第89話 VSアスラ(後編)


 アスラ神族とやらはたしかに強い。

 神の眷属だけあって、とても一対一では勝負にならないだろう。


 だがしかし、こちらは名実ともにガイリアのトップクラン『固ゆで野郎』と俺たち『希望』の混成部隊である。
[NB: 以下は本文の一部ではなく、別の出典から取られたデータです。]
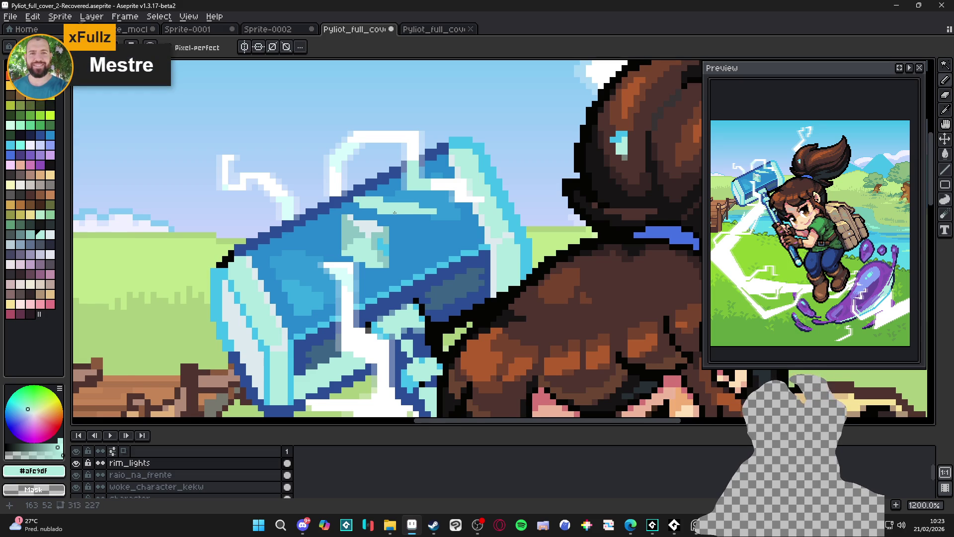
scroll(395, 213, down, 2)
key(ctrl+z)
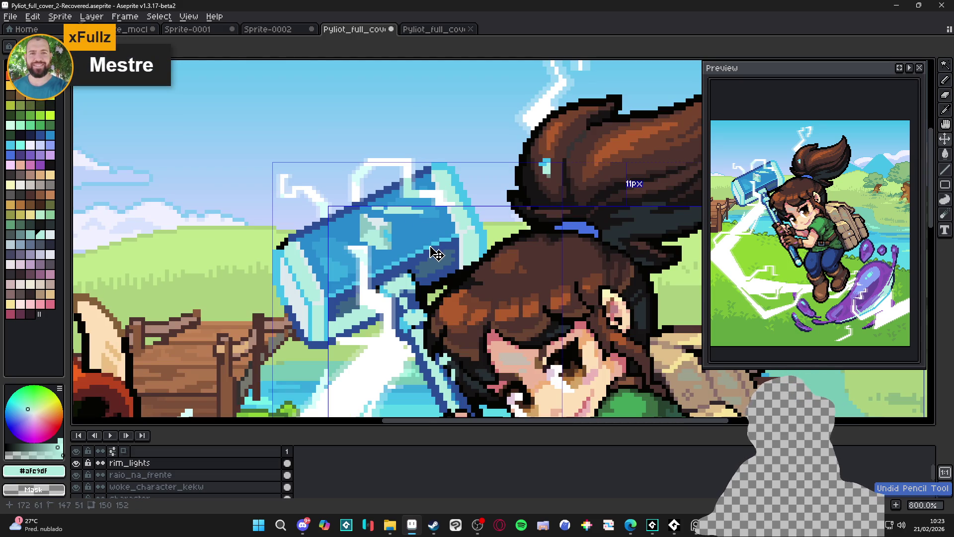
scroll(423, 282, down, 2)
 練度で考えたら、これ以上の戦力はガイリアの冒険者ギルドにはない。

 その彼らが俺の手足となって動いてくれているのだ。


 とれない作戦など存在しないといっても、さほど言い過ぎじゃないだろう。

 じわりじわりとアスラを追いつめていく。

 もちろん無傷ではないが。


「リック継戦不能! 本陣に戻らせてもらうぜ!」

「了解だ。穴はドリトルが埋めろ」

「ラジャ!」


 こんな感じで、ちゃんと自分の限界を把握しながら戦ってくれるのだ。

 俺がダメージコントロールする必要がなく、誰をどこに配置するか、そのタイミングだけはかれば全体がちゃんと機能する。

 ラクなんてレベルじゃないよ。


 ただ、このままだと味方の損耗も無視できなくなってくるよな。四人いるプリーストのうち、今さがった一人で、前戦に回復魔法を飛ばせるのは一人だけになってしまった。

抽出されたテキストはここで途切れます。